Data records

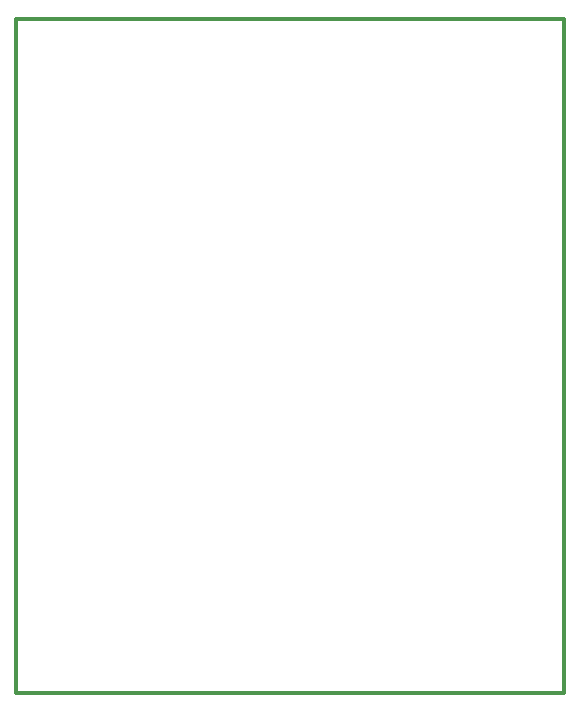
<source format=gko>
G04*
G04 #@! TF.GenerationSoftware,Altium Limited,Altium Designer,20.0.13 (296)*
G04*
G04 Layer_Color=16711935*
%FSLAX44Y44*%
%MOMM*%
G71*
G01*
G75*
%ADD54C,0.3000*%
D54*
X0Y0D02*
Y571250D01*
X464000D01*
X0Y0D02*
X464000D01*
X464000Y571250D02*
X464000Y0D01*
M02*

</source>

Assignment
The entries above are to be repeated in full, except for their pictures.

Reply to the exercise
<source format=gko>
G04*
G04 #@! TF.GenerationSoftware,Altium Limited,Altium Designer,20.0.13 (296)*
G04*
G04 Layer_Color=16711935*
%FSLAX44Y44*%
%MOMM*%
G71*
G01*
G75*
%ADD54C,0.3000*%
D54*
X0Y0D02*
Y571250D01*
X464000D01*
X0Y0D02*
X464000D01*
X464000Y571250D02*
X464000Y0D01*
M02*

</source>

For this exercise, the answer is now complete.